LR--: ¿Hay árboles criollos con los que se puedan construir guitarras?

LM--: Se puede usar de aca el Algarrobo, principalmente el de Paysandú, el Jacarandá no he tenido oportunidad de probarlo, mi padre dice que sí, que lo probó una vez y que no le sirvió, que es blanda la madera, se puede hacer un Cipres, se puede hacer con Guindo, con Ciruelo, pero por ejemplo el Pino que se da aca no sirve.

LR--: ¿Que artistas uruguayos tocan o han tocado sus guitarras Miranda?

LM--: Por suerte hay varios que han tocado y que están tocando, como por ejemplo Hector Numa Moraes tiene una guitarra mía clásica con un micrófono Americano que le pusimos y está muy contento con ella, Cesar Amaro, Cecilia Siqueira, El Cuarteto Zitarrosa tenía un guitarrón y una guitarra mía, Larbanois y varios más.

    La madera viva

Cuando Luis Miranda hizo referencia a la enorme sencibilidad de la guitarra, de sus maderas que se resisten con el clíma, le preguntamos la razón y nos dijo "yo creo que el árbol, después que lo cortaron, la madera sigue viviendo, tiene fibras que se van secando y la resina las va endureciendo, y otras que siguen respirando, osea, la madera sigue respirando porque tiene vida..."

Entonces, ¿la madera sigue viva en la guitarra? - Le interrogamos – y respondió "sí, porque sino no se podría rajar, no tendría movimiento...".

quisimos saber despues sobre algo de lo que muchos hablan, del alma de la guitarra y al respecto nos dijo que "el alma, los duendes, como decía Agustín Carlevaro, aparecen cuando más armónicos tiene, más calidad tímbrica tiene, más alma tiene el instrumento, más podes sacar de él.

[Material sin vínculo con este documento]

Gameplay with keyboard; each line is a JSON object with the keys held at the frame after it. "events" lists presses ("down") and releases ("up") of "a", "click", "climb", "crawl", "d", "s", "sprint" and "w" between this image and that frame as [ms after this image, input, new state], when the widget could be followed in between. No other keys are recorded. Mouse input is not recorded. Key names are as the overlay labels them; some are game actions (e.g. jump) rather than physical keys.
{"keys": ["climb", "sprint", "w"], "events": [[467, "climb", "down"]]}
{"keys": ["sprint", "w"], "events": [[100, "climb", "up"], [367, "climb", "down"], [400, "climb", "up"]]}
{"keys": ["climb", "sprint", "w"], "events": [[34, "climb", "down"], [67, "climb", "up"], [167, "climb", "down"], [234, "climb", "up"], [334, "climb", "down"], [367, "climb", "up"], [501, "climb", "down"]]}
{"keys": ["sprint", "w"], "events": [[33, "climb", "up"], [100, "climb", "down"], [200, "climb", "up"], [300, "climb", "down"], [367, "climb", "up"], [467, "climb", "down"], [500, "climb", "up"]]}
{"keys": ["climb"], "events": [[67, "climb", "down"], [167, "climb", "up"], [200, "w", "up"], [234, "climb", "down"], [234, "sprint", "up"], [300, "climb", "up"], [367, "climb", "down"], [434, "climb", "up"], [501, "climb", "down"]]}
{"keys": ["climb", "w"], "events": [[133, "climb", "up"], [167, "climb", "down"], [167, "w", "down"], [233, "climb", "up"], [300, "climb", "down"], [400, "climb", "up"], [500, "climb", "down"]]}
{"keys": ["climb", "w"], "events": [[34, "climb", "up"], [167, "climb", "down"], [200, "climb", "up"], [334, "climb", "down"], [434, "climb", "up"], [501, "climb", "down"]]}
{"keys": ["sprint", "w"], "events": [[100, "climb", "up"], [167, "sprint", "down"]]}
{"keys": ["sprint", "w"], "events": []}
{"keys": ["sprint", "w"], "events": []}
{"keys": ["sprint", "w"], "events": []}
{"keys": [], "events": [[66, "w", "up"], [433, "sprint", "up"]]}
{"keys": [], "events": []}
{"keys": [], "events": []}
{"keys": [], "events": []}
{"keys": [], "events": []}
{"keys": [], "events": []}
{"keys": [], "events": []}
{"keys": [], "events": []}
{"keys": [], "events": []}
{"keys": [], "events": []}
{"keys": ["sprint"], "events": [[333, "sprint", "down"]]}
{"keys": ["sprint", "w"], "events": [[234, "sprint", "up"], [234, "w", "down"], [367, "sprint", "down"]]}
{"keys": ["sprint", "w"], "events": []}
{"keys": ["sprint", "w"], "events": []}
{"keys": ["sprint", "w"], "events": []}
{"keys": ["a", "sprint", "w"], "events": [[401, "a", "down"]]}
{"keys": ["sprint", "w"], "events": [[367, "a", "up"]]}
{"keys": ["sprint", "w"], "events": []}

Osea, que un instrumentista, un guitarrista, tiene que buscar, porque como la guitarra es como una orquesta, porque imita muchos instrumentos, la guitarra se los tiene que dar. Una nota, cuando tu pisas, tocas, esa nota sale al aire, pero a su vez, internamente en la guitarra están esos duendes que decía Carlevaro que enriquecen el sonido, son los armónicos y otros sonidos que se enriquecen por simpatía..."

    La guitarra y el mundo sonoro de los niños

Le preguntamos a Luis Miranda si hay demanda de guitarras en el mercado en estos momentos en el país y nos dijo que "si... hay mercado, no tanto para la guitarra de concierto, pero sí para la guitarra barata... en estos momentos se están vendiendo en un supermercado unas guitarras chinas a menos de mil pesos. Pero las guitarras importadas, y que funcionen hoy por hoy, las mas baratas debemos de hablar de unos quiñentos. De las que yo puedo hacer, el precio es de unos seis mil pesos para arriba. Respecto a si este tipo de guitarras son aptas o recomendables para la iniciación musical de los niños, nos respondió "yo una vez le pregunté a Abel Carlevaro que tipo de guitarra habia que darle un niño para que aprendiera, y me contestó que habria que darle la mejor, pero el problema es el costo de la mejor y que la va a romper. Lo que quería decir Abel, es que un niño está abierto a aprender y además capta todo. Entonces, si vos tenés un buen timbre, una buena calidad tímbrica, una guitarra fina, es cómoda, y cumple todas las funciones que debe tener una guitarra y a su vez es buena, al niño se le abre un mundo sonóro que lo va a asimilar mejor que en una guitarra que no lo da".